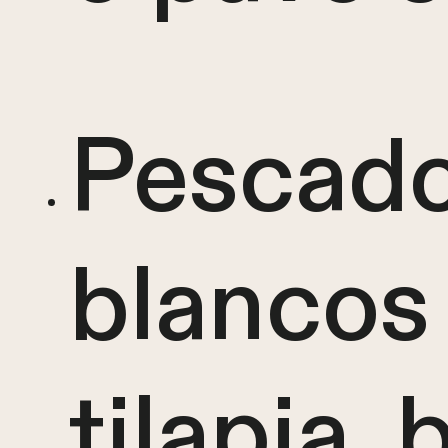
Pescad
blancos
tilapia,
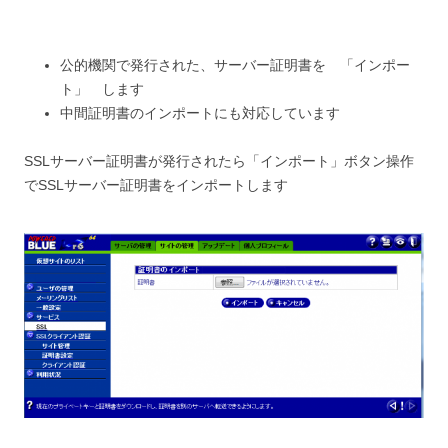
公的機関で発行された、サーバー証明書を 「インポー
ト」 します
中間証明書のインポートにも対応しています
SSLサーバー証明書が発行されたら「インポート」ボタン操作
でSSLサーバー証明書をインポートします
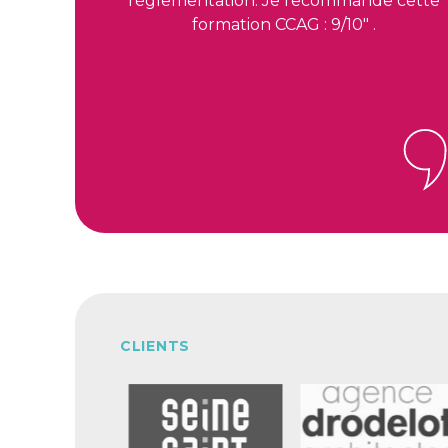
réglementation. Je recommande cette
formation CCAG : 9/10" .
CLIENTS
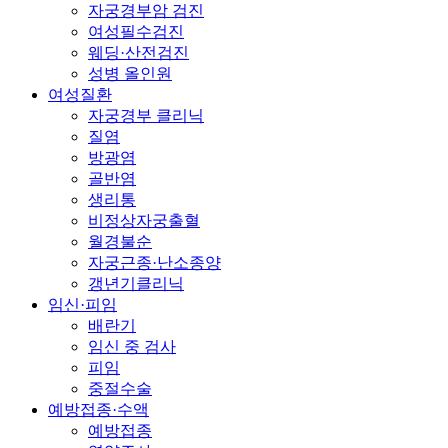
자궁경부암 검진
여성필수검진
웨딩·산전검진
성병 올인원
여성질환
자궁경부 클리닉
질염
방광염
골반염
생리통
비정상자궁출혈
월경불순
자궁근종·난소종양
갱년기클리닉
임신·피임
배란기
임신 중 검사
피임
중절수술
예방접종·수액
예방접종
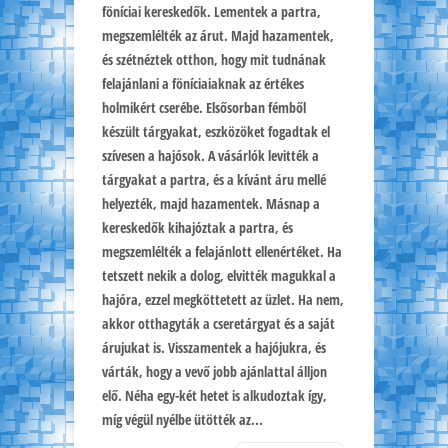
föníciai kereskedők. Lementek a partra,
megszemlélték az árut. Majd hazamentek,
és szétnéztek otthon, hogy mit tudnának
felajánlani a föníciaiaknak az értékes
holmikért cserébe. Elsősorban fémből
készült tárgyakat, eszközöket fogadtak el
szívesen a hajósok. A vásárlók levitték a
tárgyakat a partra, és a kívánt áru mellé
helyezték, majd hazamentek. Másnap a
kereskedők kihajóztak a partra, és
megszemlélték a felajánlott ellenértéket. Ha
tetszett nekik a dolog, elvitték magukkal a
hajóra, ezzel megköttetett az üzlet. Ha nem,
akkor otthagyták a cseretárgyat és a saját
árujukat is. Visszamentek a hajójukra, és
várták, hogy a vevő jobb ajánlattal álljon
elő. Néha egy-két hetet is alkudoztak így,
míg végül nyélbe ütötték az...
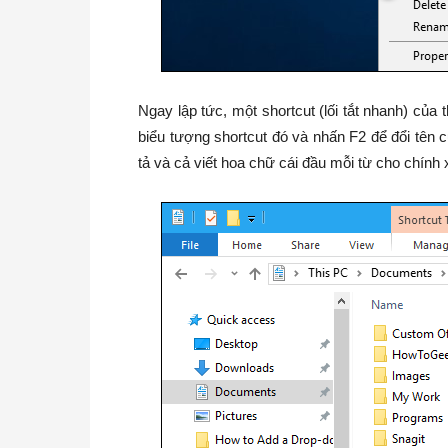
Ngay lập tức, một shortcut (lối tắt nhanh) của
biểu tượng shortcut đó và nhấn F2 để đổi tên c
tả và cả viết hoa chữ cái đầu mỗi từ cho chính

* * *

DESCRIPTION OF THE TASK:
The data above is to be printed exactly, all of it, except for the pictures.

TASK RESPONSE:
Pescad
blancos
tilapia,
公的機関で発行された、サーバー証明書を 「インポー
ト」 します
中間証明書のインポートにも対応しています
SSLサーバー証明書が発行されたら「インポート」ボタン操作
でSSLサーバー証明書をインポートします
réglementation. Je recommande cette
formation CCAG : 9/10" .
CLIENTS
자궁경부암 검진
여성필수검진
웨딩·산전검진
성병 올인원
여성질환
자궁경부 클리닉
질염
방광염
골반염
생리통
비정상자궁출혈
월경불순
자궁근종·난소종양
갱년기클리닉
임신·피임
배란기
임신 중 검사
피임
중절수술
예방접종·수액
예방접종
föníciai kereskedők. Lementek a partra,
megszemlélték az árut. Majd hazamentek,
és szétnéztek otthon, hogy mit tudnának
felajánlani a föníciaiaknak az értékes
holmikért cserébe. Elsősorban fémből
készült tárgyakat, eszközöket fogadtak el
szívesen a hajósok. A vásárlók levitték a
tárgyakat a partra, és a kívánt áru mellé
helyezték, majd hazamentek. Másnap a
kereskedők kihajóztak a partra, és
megszemlélték a felajánlott ellenértéket. Ha
tetszett nekik a dolog, elvitték magukkal a
hajóra, ezzel megköttetett az üzlet. Ha nem,
akkor otthagyták a cseretárgyat és a saját
árujukat is. Visszamentek a hajójukra, és
várták, hogy a vevő jobb ajánlattal álljon
elő. Néha egy-két hetet is alkudoztak így,
míg végül nyélbe ütötték az...
Ngay lập tức, một shortcut (lối tắt nhanh) của
biểu tượng shortcut đó và nhấn F2 để đổi tên c
tả và cả viết hoa chữ cái đầu mỗi từ cho chính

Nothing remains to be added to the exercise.